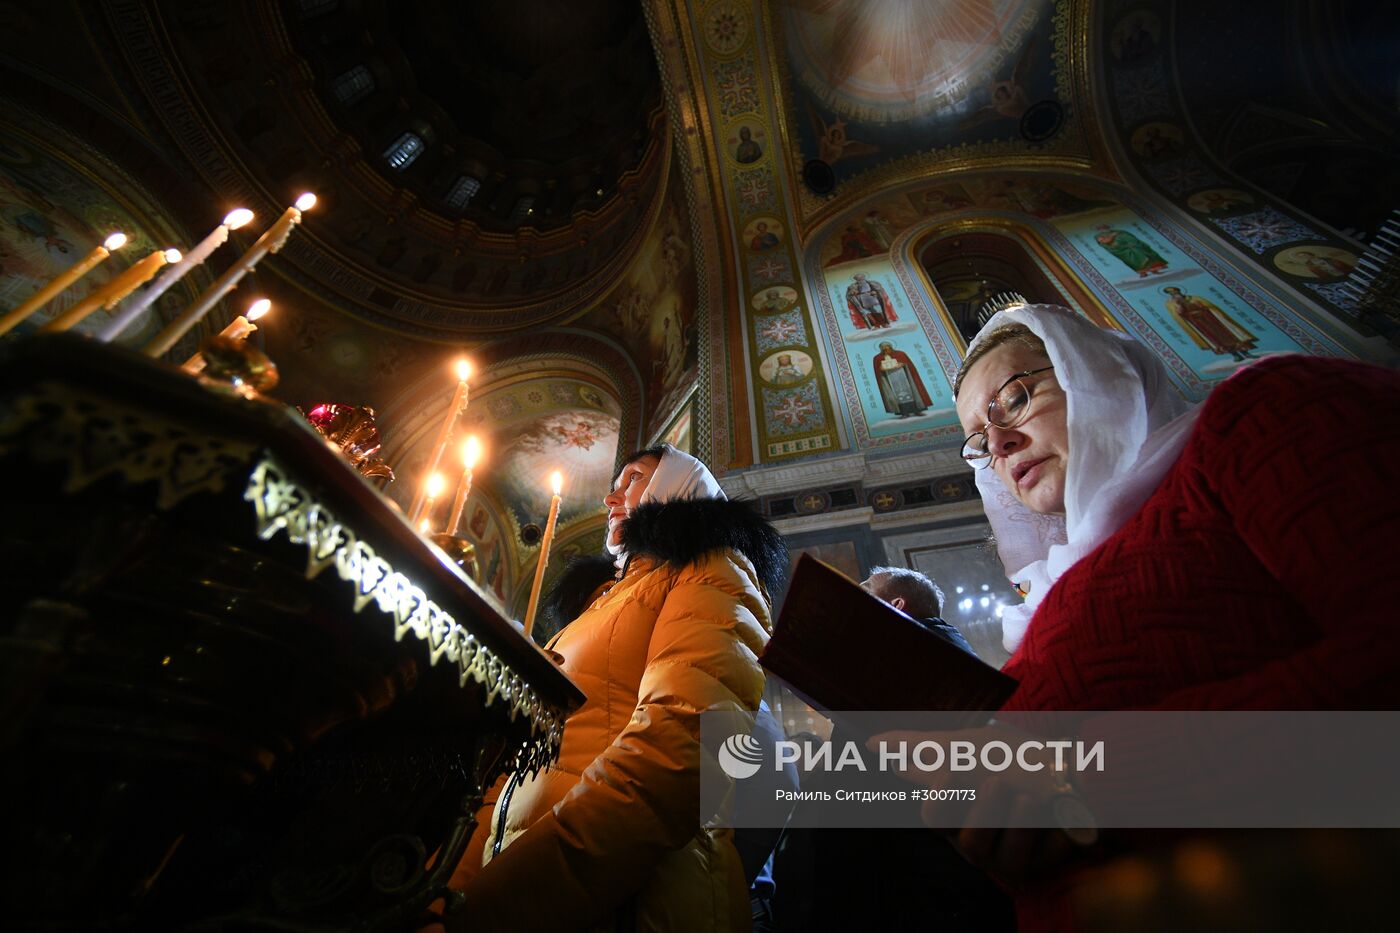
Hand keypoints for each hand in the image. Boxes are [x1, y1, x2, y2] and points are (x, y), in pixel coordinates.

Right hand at [867, 724, 1090, 887]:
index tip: (953, 771)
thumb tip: (872, 743)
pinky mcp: (1043, 868)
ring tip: (1034, 795)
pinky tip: (1056, 817)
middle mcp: (981, 840)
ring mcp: (1011, 858)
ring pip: (1005, 854)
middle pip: (967, 842)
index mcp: (958, 814)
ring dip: (1020, 816)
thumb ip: (920, 747)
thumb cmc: (1018, 758)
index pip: (933, 818)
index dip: (940, 798)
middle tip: (1000, 782)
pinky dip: (1050, 828)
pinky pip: (1040, 857)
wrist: (1080, 768)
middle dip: (986, 809)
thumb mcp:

▶ _TASK GOAL_
Restate the tail of the listing word for word, beginning at the line containing "index tip: (953, 771)".

▶ _SOLUTION FOR THIS TASK_
index tip: (953, 771)
thumb tip: (872, 743)
pinky mcp: (1043, 868)
ring tip: (1034, 795)
pinky tip: (1056, 817)
middle mcp: (981, 840)
ring mcp: (1011, 858)
ring pip: (1005, 854)
middle pip: (967, 842)
index mcp: (958, 814)
ring dip: (1020, 816)
thumb ip: (920, 747)
thumb cmc: (1018, 758)
index pip: (933, 818)
index dip: (940, 798)
middle tip: (1000, 782)
pinky dip: (1050, 828)
pinky pip: (1040, 857)
wrist: (1080, 768)
middle dip: (986, 809)
thumb mcp:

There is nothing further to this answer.